TASKS TO CARRY OUT:
1. The article on moving from SEO to GEO names the native structures that generative systems actually ingest. List each of them.
2. Continue the article on moving from SEO to GEO, beginning after its final sentence.

SUPPLIED PASSAGE:

From SEO to GEO: Why Discoverability Must Be Rebuilt for an AI-Native Internet

By Tristan Harris, SVP at Next Net

For nearly three decades, search engines have served as the translation layer between human content and machine interpretation. We wrote pages for people; machines crawled those pages, parsed their tags, indexed their keywords, and matched queries to relevance signals. The entire discipline of SEO grew out of optimizing for this mechanical middleman.

But as generative AI becomes the dominant mode of online navigation and information retrieval, that translation layer collapses. Machines no longer interpret our content for the purpose of ranking links. They interpret it to solve tasks, answer questions, and act as agents. For marketers, this shift fundamentally rewrites the rules of discoverability.

In an AI-native environment, the basic premise of SEO – optimizing pages so that search engines will send users to them – no longer holds. Large language models and emerging agentic systems are not trying to deliver a ranked list of links. They are trying to understand meaning, provenance, and intent. And they do not care what page the information came from. They care whether the content is structured in a format they can consume efficiently, whether it is verifiably trustworthy, and whether it is fresh.

This marks the rise of what some are calling Generative Engine Optimization, or GEO. But GEO is not SEO with new keywords or clever prompt-bait. It is a rebuild of content infrastructure for a world where AI will talk primarily to AI. That means preparing content in the native structures generative systems actually ingest: vectors, embeddings, and semantically rich chunks of information that eliminate the heavy lifting models currently perform when they scrape a website. Traditional HTML and XML remain useful for humans, but to an LLM they are bloated, ambiguous, and costly to process. When marketers simply hope their webpages will be crawled, interpreted, and integrated correctly, they are depending on a system that no longer exists.

A more resilient strategy is emerging, centered around machine-readable vector files that brands can generate and control. Instead of forcing AI systems to interpret a sprawling website, organizations can provide digitally signed, frequently refreshed vectorized representations of their content. These files serve as canonical sources of truth: structured, authenticated, and instantly ingestible. They also give brands far more control over what they are discovered for, because the content is deliberately chunked into topical vectors that reflect the company’s core expertise.

INFORMATION GIVEN:
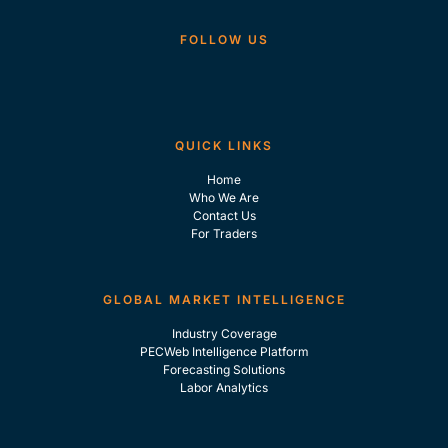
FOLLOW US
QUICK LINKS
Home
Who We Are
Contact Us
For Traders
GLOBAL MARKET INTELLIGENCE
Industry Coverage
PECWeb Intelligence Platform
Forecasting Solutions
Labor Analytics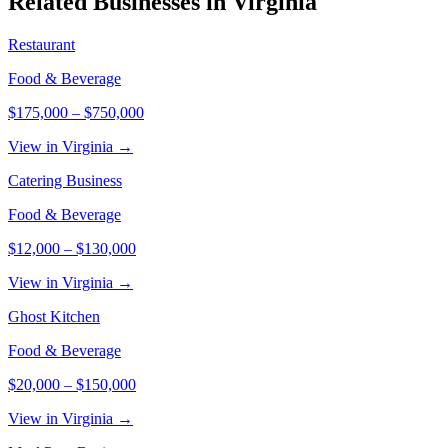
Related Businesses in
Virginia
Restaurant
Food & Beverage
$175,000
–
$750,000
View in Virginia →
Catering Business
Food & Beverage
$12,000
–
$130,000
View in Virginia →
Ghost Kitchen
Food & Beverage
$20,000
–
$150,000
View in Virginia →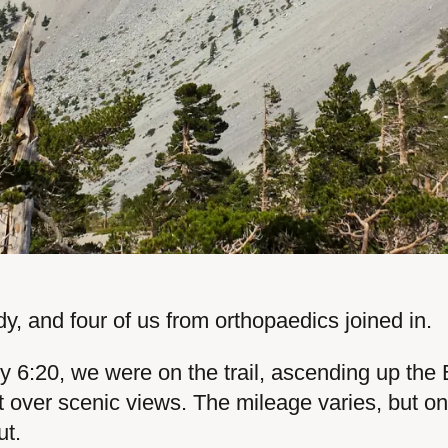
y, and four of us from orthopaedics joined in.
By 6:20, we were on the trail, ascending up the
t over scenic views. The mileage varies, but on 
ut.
* * *
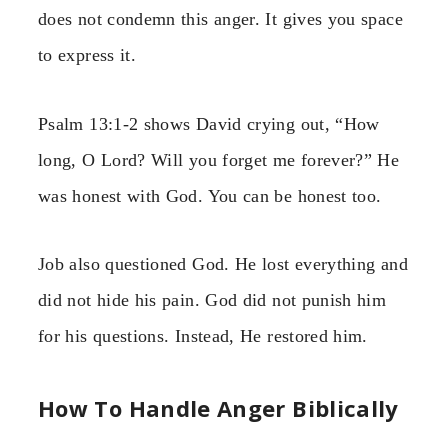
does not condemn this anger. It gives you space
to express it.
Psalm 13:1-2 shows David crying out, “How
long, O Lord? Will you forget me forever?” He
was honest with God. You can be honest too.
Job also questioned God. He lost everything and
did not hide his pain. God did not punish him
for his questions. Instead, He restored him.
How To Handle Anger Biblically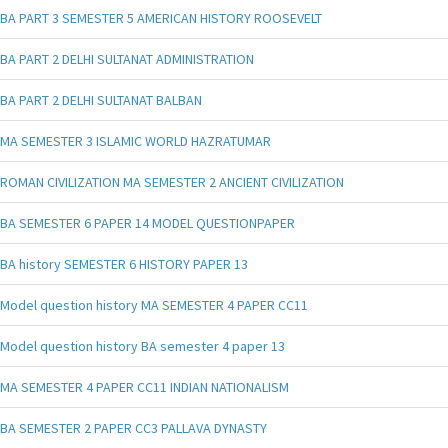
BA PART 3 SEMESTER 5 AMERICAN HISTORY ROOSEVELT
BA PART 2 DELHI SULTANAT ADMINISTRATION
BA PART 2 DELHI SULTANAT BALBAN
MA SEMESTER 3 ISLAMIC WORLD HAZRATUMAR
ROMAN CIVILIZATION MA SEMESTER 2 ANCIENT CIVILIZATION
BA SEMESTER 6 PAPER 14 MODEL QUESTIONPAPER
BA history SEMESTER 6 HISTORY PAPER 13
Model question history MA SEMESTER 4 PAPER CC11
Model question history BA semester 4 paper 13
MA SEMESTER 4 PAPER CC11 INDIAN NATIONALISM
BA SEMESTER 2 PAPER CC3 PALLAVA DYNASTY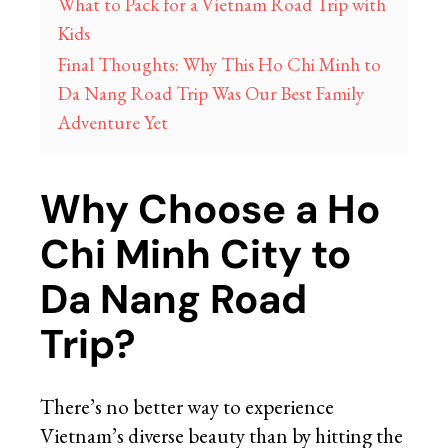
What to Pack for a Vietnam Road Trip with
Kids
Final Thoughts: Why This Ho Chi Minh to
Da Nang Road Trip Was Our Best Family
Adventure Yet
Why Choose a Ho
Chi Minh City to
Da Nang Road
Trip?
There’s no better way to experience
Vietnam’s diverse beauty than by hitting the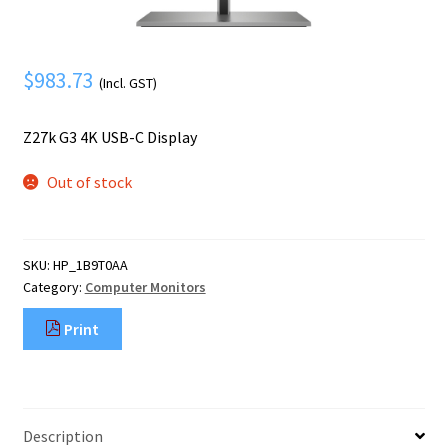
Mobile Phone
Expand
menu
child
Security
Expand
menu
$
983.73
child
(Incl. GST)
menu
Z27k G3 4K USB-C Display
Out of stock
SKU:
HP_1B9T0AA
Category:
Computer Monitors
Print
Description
==
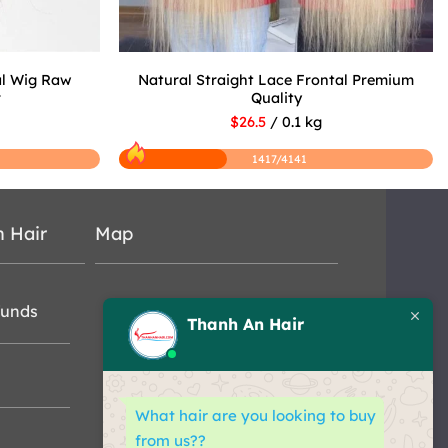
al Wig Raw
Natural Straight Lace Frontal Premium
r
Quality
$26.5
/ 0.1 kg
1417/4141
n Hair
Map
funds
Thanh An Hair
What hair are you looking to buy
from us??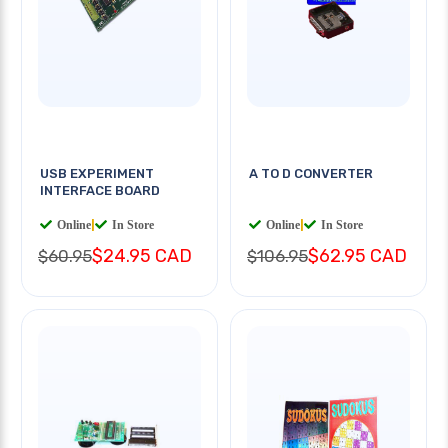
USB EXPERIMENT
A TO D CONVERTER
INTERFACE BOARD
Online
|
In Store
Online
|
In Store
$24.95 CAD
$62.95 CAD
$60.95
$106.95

TASK RESPONSES:
1.
- Vectors
- Embeddings
- Semantically rich chunks of information

2.
This shift is especially important as the internet becomes increasingly zero-click. In the past, publishers and marketers depended on the flow of traffic from search results to measure success. In an AI-first environment, the consumer may never visit the originating site at all. Agents summarize, synthesize, and act on our behalf. The business question becomes not “How do we win the click?” but “How do we ensure our content is cited, trusted, and attributed inside the model’s reasoning?”

This new structure reframes the marketer’s challenge. Instead of engineering pages for human browsing patterns, the priority becomes creating a continuous feed of machine-verifiable knowledge. When companies deliver vectorized, signed content directly to AI systems, they define the context in which their brand is understood. They are no longer hoping an algorithm interprets their website correctly; they are supplying the interpretation themselves. In a world where AI mediates every interaction, visibility will mean being the clearest, most authoritative source in the model’s memory, not the highest link on a results page.

Organizations that adapt early will gain an edge. Those that continue to optimize only for traditional search will find themselves increasingly invisible to the intelligent intermediaries shaping tomorrow’s information ecosystem. Discoverability is being rebuilt structurally, and for machines that no longer need a translation layer. Now is the time for brands to rebuild with it.